■ **Written task**
Please write out the text of every entry below as a JSON list of strings, one string per line, with blank lines omitted.

======== Data supplied ========

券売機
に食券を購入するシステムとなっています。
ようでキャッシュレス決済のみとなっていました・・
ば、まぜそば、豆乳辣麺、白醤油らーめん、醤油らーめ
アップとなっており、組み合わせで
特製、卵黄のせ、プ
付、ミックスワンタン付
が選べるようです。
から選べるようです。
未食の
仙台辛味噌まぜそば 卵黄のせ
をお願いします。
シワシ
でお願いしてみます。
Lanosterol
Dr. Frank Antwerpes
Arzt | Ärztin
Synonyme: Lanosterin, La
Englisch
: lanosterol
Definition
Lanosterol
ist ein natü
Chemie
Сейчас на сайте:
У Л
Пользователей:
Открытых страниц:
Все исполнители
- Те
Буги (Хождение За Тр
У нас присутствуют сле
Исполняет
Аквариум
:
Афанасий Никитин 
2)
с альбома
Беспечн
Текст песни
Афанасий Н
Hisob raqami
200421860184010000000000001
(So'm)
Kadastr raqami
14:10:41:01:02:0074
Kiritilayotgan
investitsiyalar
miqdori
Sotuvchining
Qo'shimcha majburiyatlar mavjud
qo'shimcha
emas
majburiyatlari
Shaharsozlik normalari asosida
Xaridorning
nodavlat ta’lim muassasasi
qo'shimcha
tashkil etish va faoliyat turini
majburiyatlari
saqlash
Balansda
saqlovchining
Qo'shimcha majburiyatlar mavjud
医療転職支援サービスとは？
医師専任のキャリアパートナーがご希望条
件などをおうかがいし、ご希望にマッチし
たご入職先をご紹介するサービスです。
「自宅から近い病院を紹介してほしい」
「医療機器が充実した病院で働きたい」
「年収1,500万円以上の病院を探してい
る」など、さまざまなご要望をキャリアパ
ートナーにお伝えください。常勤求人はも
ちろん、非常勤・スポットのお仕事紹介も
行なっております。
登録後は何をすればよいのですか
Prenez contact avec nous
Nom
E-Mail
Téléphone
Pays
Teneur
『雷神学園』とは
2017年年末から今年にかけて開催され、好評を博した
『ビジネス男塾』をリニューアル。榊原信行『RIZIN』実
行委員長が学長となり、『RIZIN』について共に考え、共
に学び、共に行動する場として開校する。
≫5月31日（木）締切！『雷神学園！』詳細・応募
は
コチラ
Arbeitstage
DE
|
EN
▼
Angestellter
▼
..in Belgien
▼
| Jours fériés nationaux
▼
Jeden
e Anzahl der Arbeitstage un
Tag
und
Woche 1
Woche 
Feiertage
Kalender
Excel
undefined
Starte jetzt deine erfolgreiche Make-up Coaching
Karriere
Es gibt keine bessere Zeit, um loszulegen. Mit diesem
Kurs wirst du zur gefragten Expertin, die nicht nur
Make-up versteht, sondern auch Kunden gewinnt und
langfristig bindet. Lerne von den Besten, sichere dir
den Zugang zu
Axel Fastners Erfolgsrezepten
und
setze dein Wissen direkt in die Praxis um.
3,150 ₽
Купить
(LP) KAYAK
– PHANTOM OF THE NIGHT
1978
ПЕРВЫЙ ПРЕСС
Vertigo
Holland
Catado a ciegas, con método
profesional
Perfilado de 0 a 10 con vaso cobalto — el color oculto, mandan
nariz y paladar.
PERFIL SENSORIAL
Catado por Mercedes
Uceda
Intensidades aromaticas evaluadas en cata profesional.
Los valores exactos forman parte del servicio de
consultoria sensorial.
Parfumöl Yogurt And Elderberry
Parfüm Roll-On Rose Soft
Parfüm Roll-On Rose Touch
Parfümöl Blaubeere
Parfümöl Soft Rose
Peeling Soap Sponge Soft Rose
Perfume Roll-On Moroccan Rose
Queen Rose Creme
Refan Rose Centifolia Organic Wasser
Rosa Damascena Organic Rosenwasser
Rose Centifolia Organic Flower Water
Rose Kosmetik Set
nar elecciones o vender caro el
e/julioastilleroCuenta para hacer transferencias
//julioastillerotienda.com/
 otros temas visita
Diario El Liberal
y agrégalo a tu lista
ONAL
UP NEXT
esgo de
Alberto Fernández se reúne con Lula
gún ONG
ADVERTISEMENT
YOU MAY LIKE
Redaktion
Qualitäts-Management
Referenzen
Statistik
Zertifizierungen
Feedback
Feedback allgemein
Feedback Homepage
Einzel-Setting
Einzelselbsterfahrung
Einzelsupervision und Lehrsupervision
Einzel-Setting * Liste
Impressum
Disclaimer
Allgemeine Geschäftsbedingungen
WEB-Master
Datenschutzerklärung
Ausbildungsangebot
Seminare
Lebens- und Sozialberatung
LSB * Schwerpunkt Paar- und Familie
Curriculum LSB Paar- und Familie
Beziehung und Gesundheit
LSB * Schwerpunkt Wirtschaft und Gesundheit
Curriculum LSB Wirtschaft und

========

■ **Response to the exercise**
[
  "券売機",
  "に食券を購入するシステムとなっています。",
  "ようでキャッシュレス決済のみとなっていました・・",
  "ば、まぜそば、豆乳辣麺、白醤油らーめん、醤油らーめ",
  "アップとなっており、組み合わせで",
  "特製、卵黄のせ、プ",
  "付、ミックスワンタン付",
  "が選べるようです。",
  "から選べるようです。",
  "未食の",
  "仙台辛味噌まぜそば 卵黄のせ",
  "をお願いします。",
  "シワシ",
  "でお願いしてみます。",
  "Lanosterol",
  "Dr. Frank Antwerpes",
  "Arzt | Ärztin",
  "Synonyme: Lanosterin, La",
  "Englisch",
  ": lanosterol",
  "Definition",
  "Lanosterol",
  "ist ein natü",
  "Chemie",
  "Сейчас на сайте:",
  "У Л",
  "Пользователей:",
  "Открытых страниц:",
  "Все исполнители",
  "- Те",
  "Буги (Хождение За Тр",
  "У нас присутствуют сле",
  "Исполняет",
  "Аквариум",
  ":",
  "Афанасий Никитин ",
  "2)",
  "с альбома",
  "Беспечн",
  "Текст песни",
  "Афанасий Н",
  "Hisob raqami",
  "200421860184010000000000001",
  "(So'm)",
  "Kadastr raqami",
  "14:10:41:01:02:0074",
  "Kiritilayotgan",
  "investitsiyalar",
  "miqdori",
  "Sotuvchining",
  "Qo'shimcha majburiyatlar mavjud",
  "qo'shimcha",
  "emas",
  "majburiyatlari",
  "Shaharsozlik normalari asosida",
  "Xaridorning",
  "nodavlat ta’lim muassasasi",
  "qo'shimcha",
  "tashkil etish va faoliyat turini",
  "majburiyatlari",
  "saqlash",
  "Balansda",
  "saqlovchining",
  "Qo'shimcha majburiyatlar mavjud",
  "医療転職支援サービスとは？",
  "医師専任のキャリアパートナーがご希望条",
  "件などをおうかがいし、ご希望にマッチし",
  "たご入職先をご紹介するサービスです。",
  "「自宅から近い病院を紹介してほしい」",
  "「医療機器が充実した病院で働きたい」",
  "「年収1,500万円以上の病院を探してい",
  "る」など、さまざまなご要望をキャリアパ",
  "ートナーにお伝えください。常勤求人はも",
  "ちろん、非常勤・スポットのお仕事紹介も",
  "行なっております。",
  "登録後は何をすればよいのですか",
  "Prenez contact avec nous",
  "Nom",
  "E-Mail",
  "Téléphone",
  "Pays",
  "Teneur",
  "『雷神学園』とは",
  "2017年年末から今年にかけて開催され、好評を博した",
  "『ビジネス男塾』をリニューアル。榊原信行『RIZIN』実",
  "行委員長が学長となり、『RIZIN』について共に考え、共",
  "に学び、共に行動する場として開校する。",
  "≫5月31日（木）締切！『雷神学園！』詳細・応募",
  "は",
  "コチラ",
  "Arbeitstage",
  "DE",
  "|",
  "EN",
  "▼",
  "Angestellter",
  "▼",
  "..in Belgien",
  "▼",
  "| Jours fériés nationaux",
  "▼",
  "Jeden",
  "e Anzahl der Arbeitstage un",
  "Tag",
  "und",
  "Woche 1",
  "Woche ",
  "Feiertage",
  "Kalender",
  "Excel",
  "undefined",
  "Starte jetzt deine erfolgreiche Make-up Coaching",
  "Karriere",
  "Es gibt keine bessere Zeit, um loszulegen. Mit diesem",
  "Kurs wirst du zur gefragten Expertin, die nicht nur",
  "Make-up versteht, sondern auch Kunden gewinnt und",
  "langfristig bindet. Lerne von den Besten, sichere dir",
  "den Zugang zu",
  "Axel Fastners Erfolgsrezepten",
  "und",
  "setze dein Wissen direkt in die Praxis um.",
  "3,150 ₽",
  "Купить",
  "(LP) KAYAK",
  "– PHANTOM OF THE NIGHT",
  "1978",
  "ПЕРВЫЙ ПРЕСС",
  "Vertigo",
  "Holland",
  "Catado a ciegas, con método",
  "profesional",
  "Perfilado de 0 a 10 con vaso cobalto — el color oculto, mandan",
  "nariz y paladar.",
  "PERFIL SENSORIAL",
  "Catado por Mercedes",
  "Uceda",
  "Intensidades aromaticas evaluadas en cata profesional.",
  "Los valores exactos forman parte del servicio de",
  "consultoria sensorial.",
  "Parfumöl Yogurt And Elderberry",
  "Parfüm Roll-On Rose Soft",
  "Parfüm Roll-On Rose Touch",
  "Parfümöl Blaubeere",
  "Parfümöl Soft Rose",
  "Peeling Soap Sponge Soft Rose",
  "Perfume Roll-On Moroccan Rose",
  "Queen Rose Creme",
  "Refan Rose Centifolia Organic Wasser",
  "Rosa Damascena Organic Rosenwasser",
  "Rose Centifolia Organic Flower Water",
  "Rose Kosmetik Set",
  "nar elecciones o vender caro el",
  "e/julioastilleroCuenta para hacer transferencias",
  "//julioastillerotienda.com/",
  " otros temas visita",
  "Diario El Liberal",
  "y agrégalo a tu lista",
  "ONAL",
  "UP NEXT",
  "esgo de",
  "Alberto Fernández se reúne con Lula",
  "gún ONG",
  "ADVERTISEMENT",
  "YOU MAY LIKE",
  "Redaktion",
  "Qualitäts-Management",
  "Referenzen",
  "Statistik",
  "Zertifizierungen",
  "Feedback",
  "Feedback allgemein",
  "Feedback Homepage",
  "Einzel-Setting",
  "Einzelselbsterfahrung",
  "Einzelsupervision und Lehrsupervision",
  "Einzel-Setting * Liste",
  "Impressum",
  "Disclaimer",
  "Allgemeine Geschäftsbedingungen",
  "WEB-Master",
  "Datenschutzerklärung",
  "Ausbildungsangebot",
  "Seminare",
  "Lebens- und Sozialberatung",
  "LSB * Schwerpunkt Paar- und Familie",
  "Curriculum LSB Paar- und Familie",
  "Beziehung und Gesundheit",
  "LSB * Schwerpunkt Wirtschaft und Gesundheit",
  "Curriculum LSB Wirtschaft und"
]